Пьер, сняв шляпу, почтительно наклонился перед Кутузовым.
– Я решил, что, ежели я доложу вашей светлости, вы можете прогнать меня или сказать, что вам известно то, что я докладываю, и тогда меня не убудет… – говорил Долохов.
– Так, так.
– А ежели я прав, то я принесу пользу отечеству, для которого я готов умереть.
– Так… так…
– И ежели вашей светлости понадобится человек, который бы не жалел своей шкуры, то извольте вспомнить обо мне… Может быть, я пригожусь вашей светлости.
– Так… так… – повторил Кутузов, смеющимся, суживающимся глазом глядя на Пьера.
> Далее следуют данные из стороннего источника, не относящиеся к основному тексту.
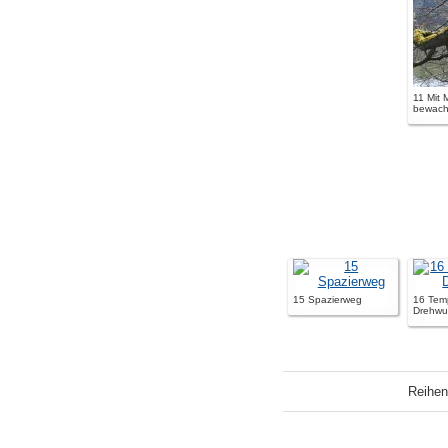
11 Mit
bewac
15 Spazierweg
16 Temp
Drehwu
Reihen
В это время Борис, с своей придворной ловкостью, выдвинулся рядом с Пьером в близость начальства и с самым естественным видом и не громко, как бы продолжая начатый разговор, сказал Пьеру:
– Ополченцы – те прямо надели чистые, белые рубахи, чтобы приготовиться к смерти. Какое геройство, граф!
Борис сказал это Пьеру, очевидно, для того, чтобы быть услышанным светлейшим. Он знал, что Кутузов обратит внимание на эти слова, и действительно светлейший обратился к нему:
– Ты что говоришь про ополченье? – сказал он Борису.
– Они, ваша светлость, готовясь к завтрашнему дню, к смерти, надели белые рубахи.